Photo: Kirkjan, Facebook.

The National Church of Iceland’s new ad welcoming people to Sunday School features a prominent rainbow and a Jesus with a beard and breasts, Vísir reports. The ad immediately sparked outrage in some quarters, but the church says that while they aren’t surprised by the anger, responses have been mostly been positive.

The image appeared on the National Church’s Facebook page on Friday. “There was a reason I left the National Church and found another Christian congregation,” wrote one commenter. “I’ve got to congratulate the church for this,” wrote another. The image was variously dubbed “tasteless,” “wonderful,” and “particularly stupid.”

“Shame on the bishop!” read another comment, while another said that the church should be ashamed for “showing [Jesus] humiliated like this.”

“Where’s the love and tolerance among you people?” chided yet another commenter. “It shows we come in all sorts.”

‘It’s really important that each and every person see themselves in Jesus’

The latter sentiment seems to best reflect the National Church’s intentions with the ad—which, it should be added, is only one of many that were produced for the Sunday School campaign. “It isn’t the only picture,” says Pétur G. Markan, director of communications for the church.

“In this one, we see a Jesus who has breasts and a beard. We’re trying to embrace society as it is. We have all sorts of people and we need to train ourselves to talk about Jesus as being ‘all sorts’ in this context. Especially because it’s really important that each and every person see themselves in Jesus and that we don’t stagnate too much. That’s the essential message. So this is okay. It’s okay that Jesus has a beard and breasts,” he remarked.

Putting words into action

As for the negative reactions, Pétur says they don’t come as any real surprise. “Love can come outrage people. That’s just how it goes. It’s been shown many times throughout human history that love can outrage people.”

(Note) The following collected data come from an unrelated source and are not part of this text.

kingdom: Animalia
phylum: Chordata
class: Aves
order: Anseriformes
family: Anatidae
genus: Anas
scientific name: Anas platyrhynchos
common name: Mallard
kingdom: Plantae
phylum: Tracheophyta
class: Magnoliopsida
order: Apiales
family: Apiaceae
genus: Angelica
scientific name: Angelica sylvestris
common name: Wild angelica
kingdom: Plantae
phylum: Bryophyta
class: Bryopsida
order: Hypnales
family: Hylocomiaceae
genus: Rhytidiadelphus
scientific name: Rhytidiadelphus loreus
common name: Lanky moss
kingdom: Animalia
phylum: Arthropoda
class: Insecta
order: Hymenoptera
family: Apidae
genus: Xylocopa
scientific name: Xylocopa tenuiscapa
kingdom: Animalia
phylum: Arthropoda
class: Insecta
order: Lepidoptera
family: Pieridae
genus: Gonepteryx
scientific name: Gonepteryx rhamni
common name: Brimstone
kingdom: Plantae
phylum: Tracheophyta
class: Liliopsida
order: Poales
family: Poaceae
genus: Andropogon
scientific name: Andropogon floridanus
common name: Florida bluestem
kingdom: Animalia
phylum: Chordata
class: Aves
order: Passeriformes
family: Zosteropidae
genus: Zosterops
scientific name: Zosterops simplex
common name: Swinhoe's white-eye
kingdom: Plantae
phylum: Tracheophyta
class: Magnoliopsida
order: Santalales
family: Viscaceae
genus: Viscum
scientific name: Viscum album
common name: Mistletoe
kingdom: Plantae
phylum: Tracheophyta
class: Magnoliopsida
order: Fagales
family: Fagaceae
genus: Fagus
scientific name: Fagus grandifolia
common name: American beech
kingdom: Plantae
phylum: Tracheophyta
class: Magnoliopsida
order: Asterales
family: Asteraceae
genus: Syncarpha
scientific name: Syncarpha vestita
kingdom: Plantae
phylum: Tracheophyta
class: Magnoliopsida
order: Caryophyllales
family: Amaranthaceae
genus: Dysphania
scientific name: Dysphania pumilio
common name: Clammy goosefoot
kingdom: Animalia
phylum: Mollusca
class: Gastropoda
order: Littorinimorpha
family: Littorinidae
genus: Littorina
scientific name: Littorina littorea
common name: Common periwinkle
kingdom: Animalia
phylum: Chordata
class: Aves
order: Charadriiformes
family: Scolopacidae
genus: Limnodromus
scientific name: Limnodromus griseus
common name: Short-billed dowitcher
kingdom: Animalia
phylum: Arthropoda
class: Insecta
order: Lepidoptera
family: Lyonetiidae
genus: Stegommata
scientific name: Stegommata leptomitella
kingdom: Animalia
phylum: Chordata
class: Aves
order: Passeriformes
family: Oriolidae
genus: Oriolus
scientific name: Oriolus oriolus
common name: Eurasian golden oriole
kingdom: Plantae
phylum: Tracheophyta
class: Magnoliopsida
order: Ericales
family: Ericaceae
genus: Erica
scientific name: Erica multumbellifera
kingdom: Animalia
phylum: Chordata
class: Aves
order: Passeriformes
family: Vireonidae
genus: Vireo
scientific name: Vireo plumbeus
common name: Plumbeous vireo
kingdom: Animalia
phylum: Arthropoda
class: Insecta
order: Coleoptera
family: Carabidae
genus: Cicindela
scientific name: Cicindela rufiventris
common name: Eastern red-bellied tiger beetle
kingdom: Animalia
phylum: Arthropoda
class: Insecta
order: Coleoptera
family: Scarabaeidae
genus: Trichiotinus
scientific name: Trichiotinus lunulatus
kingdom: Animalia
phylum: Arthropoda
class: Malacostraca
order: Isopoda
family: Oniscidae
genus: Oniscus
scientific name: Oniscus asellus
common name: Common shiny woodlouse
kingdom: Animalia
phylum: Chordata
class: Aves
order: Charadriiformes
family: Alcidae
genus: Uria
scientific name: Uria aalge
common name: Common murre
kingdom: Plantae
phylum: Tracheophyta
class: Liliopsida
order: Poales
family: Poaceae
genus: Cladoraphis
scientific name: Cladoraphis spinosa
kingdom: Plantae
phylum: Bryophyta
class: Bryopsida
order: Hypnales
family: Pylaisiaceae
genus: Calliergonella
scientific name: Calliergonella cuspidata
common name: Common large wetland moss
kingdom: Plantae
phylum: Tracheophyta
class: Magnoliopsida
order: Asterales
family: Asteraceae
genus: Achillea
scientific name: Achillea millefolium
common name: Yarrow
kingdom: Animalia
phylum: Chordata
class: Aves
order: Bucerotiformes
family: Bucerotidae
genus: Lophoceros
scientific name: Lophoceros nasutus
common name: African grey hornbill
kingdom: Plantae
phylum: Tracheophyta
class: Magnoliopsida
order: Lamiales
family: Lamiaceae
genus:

Pétur says he thinks that the picture presents an opportunity for growth among parishioners. “I sometimes think that it’s really good, with a project like this, to take in the responses, analyze them, and realize that maybe there’s really a need for something like this. We really need to break open stereotypes, to open our society and [actually] make it diverse, not just talk about [making it diverse],” Pétur concludes. “If people feel like there’s been some kind of change in the National Church, it’s maybe just a change from just talking about things to doing them.”